Segment Open
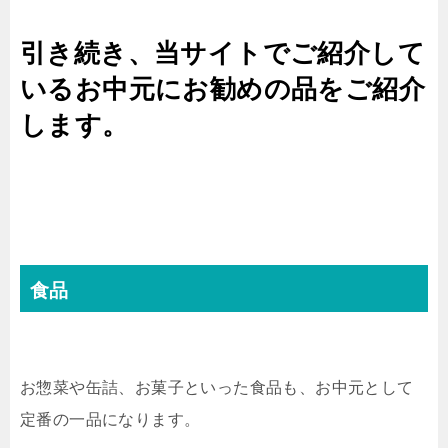
引き続き、当サイトでご紹介して
いるお中元にお勧めの品をご紹介
します。
食品
お惣菜や缶詰、お菓子といった食品も、お中元として
定番の一品になります。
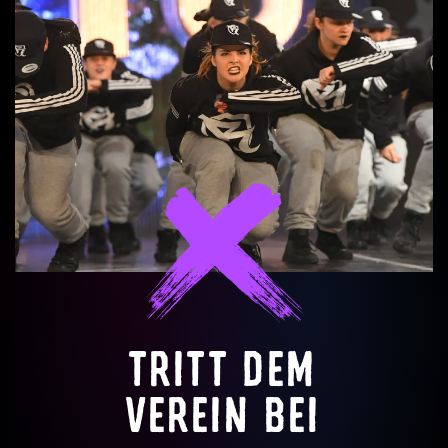
TRITT DEM
VEREIN BEI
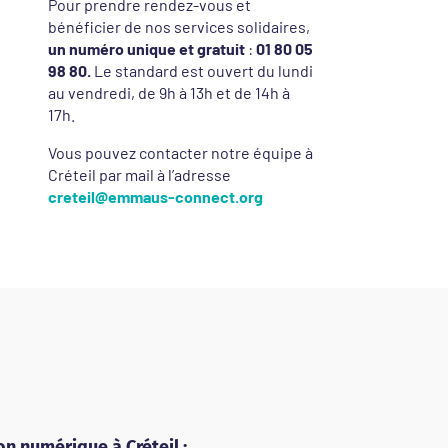
Pour prendre rendez-vous et
bénéficier de nos services solidaires,
un numéro unique et gratuit
:
01 80 05
98 80.
Le standard est ouvert du lundi
au vendredi, de 9h à 13h et de 14h à
17h.
Vous pouvez contacter notre équipe à
Créteil par mail à l’adresse
creteil@emmaus-connect.org
n numérique à Créteil :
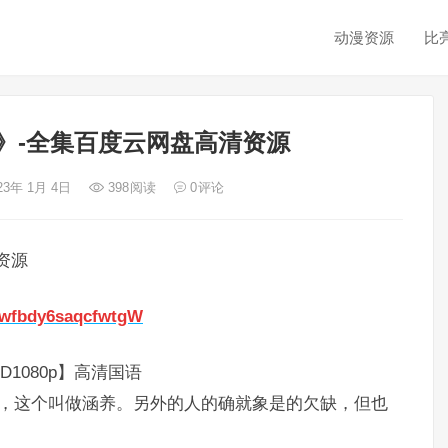
动漫资源
比
》-全集百度云网盘高清资源
23年 1月 4日
398
阅读
0
评论
资源
dewfbdy6saqcfwtgW
1080p】高清国语
分，这个叫做涵养。另外的人的确就象是的欠缺，但也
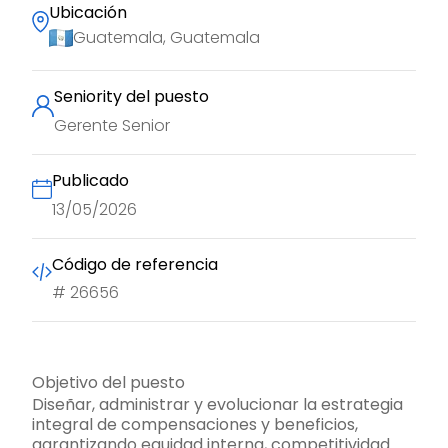
Ubicación
Guatemala, Guatemala
Seniority del puesto
Gerente Senior
Publicado
13/05/2026
Código de referencia
#
26656
Objetivo del puesto
Diseñar, administrar y evolucionar la estrategia
integral de compensaciones y beneficios,
garantizando equidad interna, competitividad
Segment Closed
• [WORK REQUEST]
Please output all the data exactly as given, with the pictures omitted.

• [RESPONSE BELOW]
引き続き、当サイトでご紹介して
いるお中元にお勧めの品をご紹介
します。
食品
お惣菜や缶詰、お菓子といった食品も、お中元として
定番の一品になります。
TRITT DEM
VEREIN BEI
Pour prendre rendez-vous et
bénéficier de nos services solidaires,
un numéro unique et gratuit
:
01 80 05
98 80.
Le standard est ouvert du lundi
au vendredi, de 9h à 13h et de 14h à
17h.
Vous pouvez contacter notre équipe à
Créteil par mail à l’adresse
creteil@emmaus-connect.org
n numérique à Créteil :
动漫资源
比
》-全集百度云网盘高清资源
23年 1月 4日
398
阅读
0
评论
资源
dewfbdy6saqcfwtgW
1080p】高清国语
分，这个叫做涵养。另外的人的确就象是的欠缺，但也
Ubicación
Guatemala, Guatemala
Seniority del puesto
Gerente Senior
Publicado
13/05/2026
Código de referencia
#
26656
Objetivo del puesto
Diseñar, administrar y evolucionar la estrategia
integral de compensaciones y beneficios,
garantizando equidad interna, competitividad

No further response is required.